16 points by VonGuard 1776 days ago | hide | past | web | 16 comments | favorite
So, Romney's Orca campaigning application was supposedly written with Microsoft and a third party contract firm. Who was this firm? Anyone know? I'm more interested in figuring out whether they outright sabotaged the thing, or if it was just mismanaged and rushed. It's the first I've heard of software failures being involved in election coordination failures, and I find it interesting from a forensic stand point.

One of the comments mentioned a rumour of it being a division of Accenture in India.. which would be a story in of itself.


Soooooooooo, the Republican part out-sourced these campaign jobs?

> first I've heard of software failures being involved in election coordination failures

There are a bunch of vague reports that Obama's team had a similar failure of a big new computerized voter-tracking system on Election Day 2008, but they had also distributed the traditional paper "strike lists" to volunteers, so those were used as a fallback.
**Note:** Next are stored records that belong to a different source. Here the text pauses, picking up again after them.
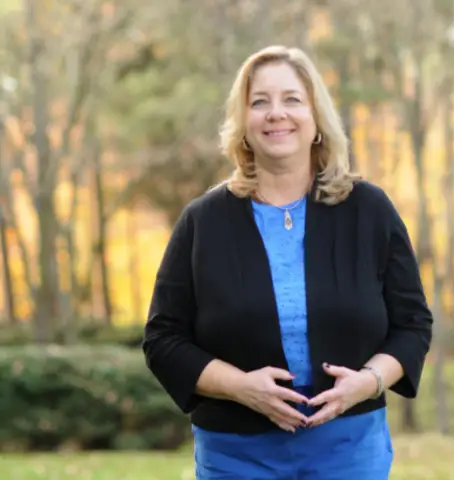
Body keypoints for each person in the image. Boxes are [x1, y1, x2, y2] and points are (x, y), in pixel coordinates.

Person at [142, 45, 433, 480]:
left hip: (349, 450)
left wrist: (368, 382)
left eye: (292, 99)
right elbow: (163, 340)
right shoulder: (202, 221)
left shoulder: (369, 211)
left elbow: (412, 325)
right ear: (243, 124)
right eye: (260, 102)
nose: (276, 113)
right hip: (235, 456)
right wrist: (240, 388)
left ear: (316, 118)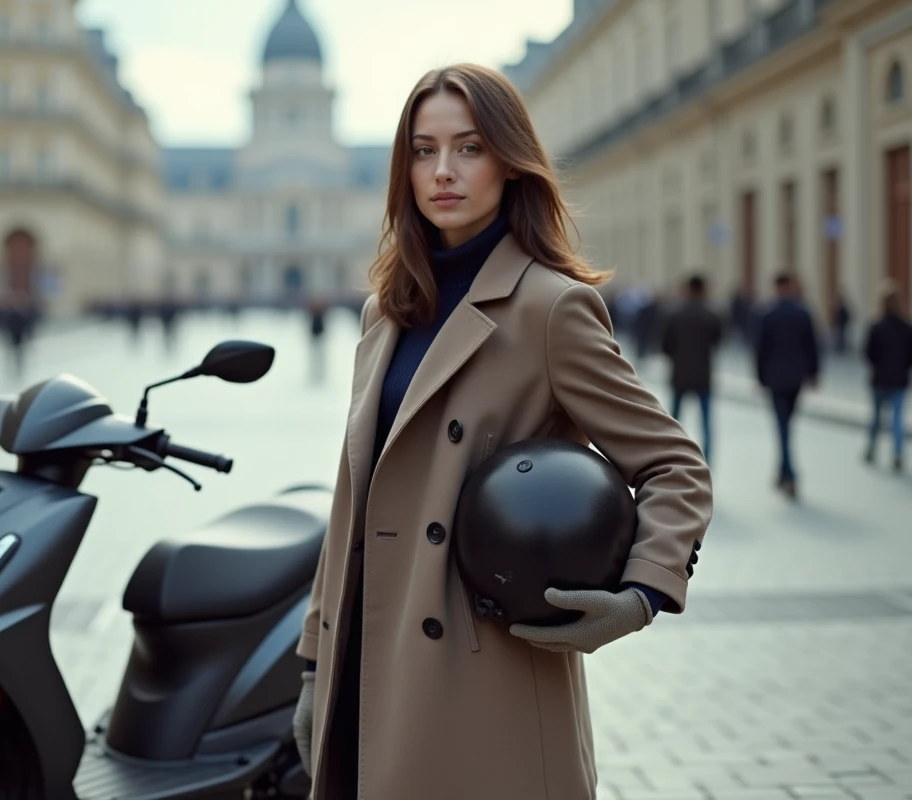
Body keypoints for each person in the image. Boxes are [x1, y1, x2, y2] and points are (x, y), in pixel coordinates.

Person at [289, 64, 713, 799]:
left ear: (511, 163)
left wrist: (641, 594)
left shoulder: (550, 308)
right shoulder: (385, 312)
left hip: (485, 676)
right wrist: (312, 662)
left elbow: (675, 465)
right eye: (423, 151)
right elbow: (351, 498)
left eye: (469, 148)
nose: (442, 171)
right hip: (367, 660)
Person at [755, 272, 820, 499]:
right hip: (796, 377)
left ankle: (788, 474)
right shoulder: (803, 312)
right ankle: (784, 472)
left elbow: (760, 349)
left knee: (782, 426)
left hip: (775, 377)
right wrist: (814, 373)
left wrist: (760, 377)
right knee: (786, 425)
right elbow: (813, 345)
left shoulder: (767, 313)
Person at [660, 274, 722, 464]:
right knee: (706, 422)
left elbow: (665, 346)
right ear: (703, 290)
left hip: (680, 375)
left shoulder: (675, 315)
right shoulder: (711, 315)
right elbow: (718, 341)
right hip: (703, 376)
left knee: (674, 421)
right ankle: (707, 460)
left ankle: (672, 455)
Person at [863, 283, 912, 472]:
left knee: (876, 416)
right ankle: (897, 453)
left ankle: (871, 448)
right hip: (899, 379)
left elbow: (868, 353)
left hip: (880, 379)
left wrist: (878, 365)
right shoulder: (906, 327)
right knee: (897, 419)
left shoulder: (876, 326)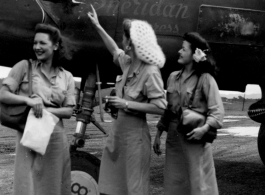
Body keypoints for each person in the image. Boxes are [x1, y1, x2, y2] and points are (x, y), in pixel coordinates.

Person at [87, 5, 167, 195]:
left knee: (133, 188)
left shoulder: (150, 71)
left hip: (135, 139)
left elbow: (161, 107)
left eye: (123, 37)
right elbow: (113, 50)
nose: (121, 41)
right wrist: (97, 25)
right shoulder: (128, 62)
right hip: (118, 136)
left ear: (130, 44)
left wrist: (126, 104)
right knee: (112, 187)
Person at [0, 23, 76, 195]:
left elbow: (68, 111)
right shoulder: (24, 66)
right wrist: (28, 101)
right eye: (35, 43)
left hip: (56, 137)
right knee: (27, 184)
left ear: (55, 46)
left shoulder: (67, 76)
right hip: (30, 134)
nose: (37, 47)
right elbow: (3, 94)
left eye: (42, 43)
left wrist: (45, 110)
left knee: (54, 185)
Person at [153, 32, 224, 195]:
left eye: (184, 49)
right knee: (174, 184)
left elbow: (217, 113)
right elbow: (169, 110)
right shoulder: (172, 78)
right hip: (174, 141)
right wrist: (158, 133)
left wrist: (203, 130)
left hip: (194, 140)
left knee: (198, 185)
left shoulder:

That's funny. Kinda like NASA and the Soviet space program. NASA spent 5 years and 100 million $ to develop a pen that writes in space. The Russians used pencils.

Whilst a funny anecdote, there's only a hint of truth to that story. http://en.wikipedia.org/wiki/Space_Pen

The Fisher 'space-pen' was developed independently without government funding and was actually later adopted by Russian cosmonauts as well.
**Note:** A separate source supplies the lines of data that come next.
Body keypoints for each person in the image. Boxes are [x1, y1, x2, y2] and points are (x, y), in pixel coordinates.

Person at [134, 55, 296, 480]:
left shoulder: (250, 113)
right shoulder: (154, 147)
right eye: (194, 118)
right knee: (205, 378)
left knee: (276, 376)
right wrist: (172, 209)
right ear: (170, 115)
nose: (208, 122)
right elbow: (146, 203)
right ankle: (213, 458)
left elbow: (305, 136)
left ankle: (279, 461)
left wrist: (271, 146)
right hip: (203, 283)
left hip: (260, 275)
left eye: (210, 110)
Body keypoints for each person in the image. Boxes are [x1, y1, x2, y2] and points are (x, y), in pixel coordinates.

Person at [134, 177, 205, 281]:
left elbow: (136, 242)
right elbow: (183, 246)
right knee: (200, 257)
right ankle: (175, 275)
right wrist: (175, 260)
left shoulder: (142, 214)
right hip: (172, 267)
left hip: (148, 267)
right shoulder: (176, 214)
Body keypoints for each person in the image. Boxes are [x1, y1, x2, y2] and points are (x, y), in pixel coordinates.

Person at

Simple ingenuity aside, I can see why. Lead dust in zero gravity (and/or pencil shavings) not ideal for a mission-vehicle. They are normally assembled in a clean-room, no?

I'm sure there were enough failures in planning and execution for it not to be attributable to any one person, perhaps by design.

In any case, someone signed the check and approved the overall design. This someone is ultimately responsible for the failure.

Just because this is a search for a scapegoat doesn't mean that there is one. This project was the brainchild of at least two large dumb organizations, a political party and a campaign.

Most enterprise software projects sabotage themselves.


  Never attribute to malice that which
  is adequately explained by stupidity.

The question is <whose> stupidity? Assuming "the customer is always right", that leaves the vendor.

Although you may be implying: "the customer is always stupid".

Malice and stupidity aren't mutually exclusive.

From my reading of it they didn't do enough user testing or training. But this may have been outside the scope of the contracted firm; they probably delivered exactly what has asked for, and no more.

My reading seemed to indicate complete architectural failure. 11 database servers for the desktop app, but only 1 app/DB server for the mobile app, which most people were using. Also, Comcast shut them down over DDoS concerns somewhere, meaning they were going through a home or office account as a choke point?!

I wonder if we'll ever see a decent post-mortem of this, with detailed information about the proposed architecture, hardware and software, where the servers were hosted etc.